I am working with huge lists and have some performance problems:
I narrowed it down to the following code:

    var counter1 = 0
    var counter2 = 0
    val list = ArrayList<Point>(100)
    for (i in 0 until 100) list.add(Point(i, 0))

    list.map {
        it.x
        ++counter1
    }.subList(0, 5).forEach {
        ++counter2
    }
    Log.i("XXXXXXXXXXXXX", "counter1 == $counter1, counter2 == $counter2")

I expected the output to be:
I/XXXXXXXXXXXXX: counter1 == 5 counter2 == 5

But it actually is:
I/XXXXXXXXXXXXX: counter1 == 100, counter2 == 5

This means that map() processes all elements even if only a part of them are really needed. Why is it not implemented in a way that it returns an Iterator over the transform function?
This would be way more efficient for huge lists or am I missing something here?
Are there other more efficient versions similar to map() or do I have to write my own transformation function?

Collection transformations don’t work on iterators, but on collections. map() produces entirely new list, the list “doesn’t know” it will be filtered at a later step - it has the same size as the original list.

If you look for lazy transformations then you should use sequences:

list.asSequence()
    .map { ... }
    .take(5)
    .toList()
2 Likes

Ah thanks, this makes sense.

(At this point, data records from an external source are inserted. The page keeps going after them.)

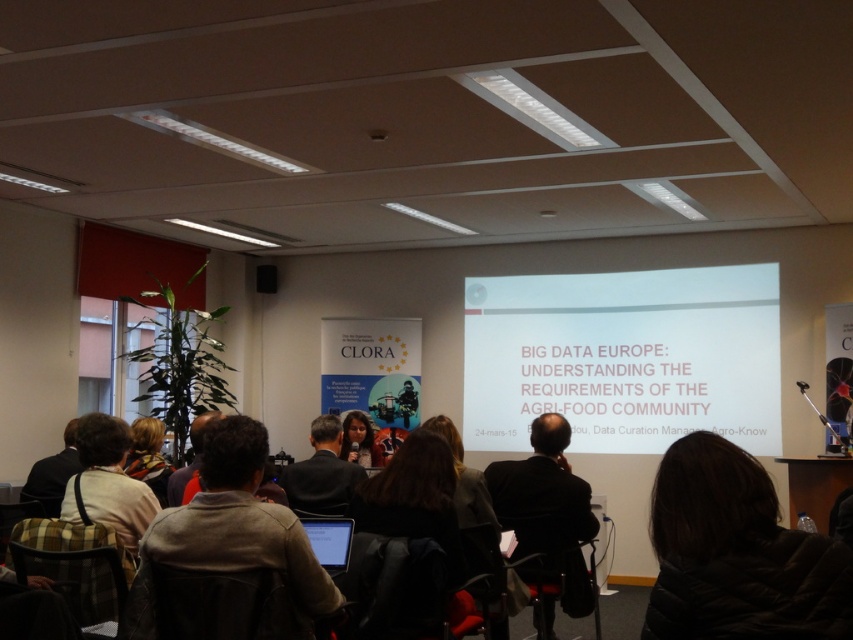
Question: Which object appears farthest from the camera in this image?

Choices:
 (A) dark suit jacket at center
 (B) matte black laptop at lower center
 (C) white matte projector screen at center

Answer: (C)

Question: Which object appears closest to the camera in this image?

Choices:
 (A) dark suit jacket at center
 (B) brown leather jacket at lower center
 (C) matte black jacket at center
 (D) white matte projector screen at center

Answer: (B)

Question: Based on their relative distances, which object is nearer to the brown leather jacket at lower center?

Choices:
 (A) light brown leather jacket at lower left
 (B) dark suit jacket at center
 (C) multicolored scarf at center
 (D) dark brown leather jacket at lower left

Answer: (A)

Question: Can you confirm if brown leather jacket at lower center is positioned to the right of dark gray suit at center?

Choices:
 (A) yes
 (B) no

Answer: (A)

Question: Can you confirm if brown leather jacket at lower center is thinner than dark gray suit at center?

Choices:
 (A) yes
 (B) no

Answer: (B)

Question: Can you confirm if black puffer jacket at lower right is positioned above light brown leather jacket at lower left?

Choices:
 (A) yes
 (B) no

Answer: (A)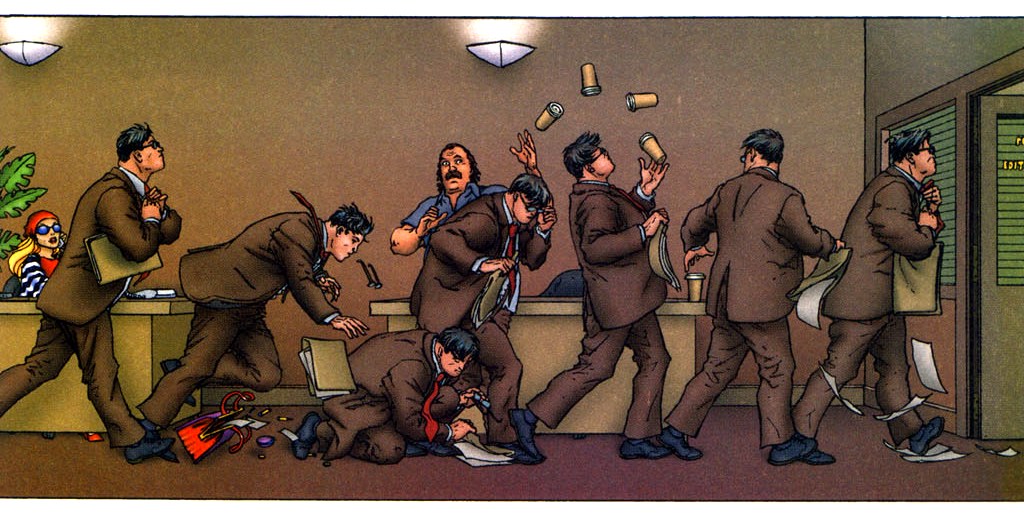
Locate an element on the screen. The width and height of the screenshot is (1024, 513). floor is located at coordinates (606, 482).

So I should use sequences over lists whenever possible:

    var counter1 = 0
    var counter2 = 0
    val list = ArrayList<Point>(100)
    for (i in 0 until 100) list.add(Point(i, 0))

    list.asSequence().map {
        it.x
        ++counter1
    }.take(5).forEach {
        ++counter2
    }
    Log.i("XXXXXXXXXXXXX", "counter1 == $counter1, counter2 == $counter2")

Now it’s printing:
I/XXXXXXXXXXXXX: counter1 == 5, counter2 == 5

Well, I don’t think we should use sequences whenever possible, but whenever we can benefit from them. Your example is a case when it is reasonable to choose sequences over collections.

As for now sequences are generally a little slower and they require additional code. I personally use collections by default and switch to sequences if needed.

2 Likes

I second what broot said.
Koddos for doing the proper loop of looking for the performance problem instead of pre-optimizing.

Definitely don’t use sequences whenever possible.
A rule of thumb is to switch to sequences for performance when you’re dealing with large collections and many functional operations. Don’t pre-optimize but you can consider if your collection will be unbounded and prepare for that.

And of course use sequences when the kind of data you’re working with should be represented as a stream of items of unknown (potentially infinite) length.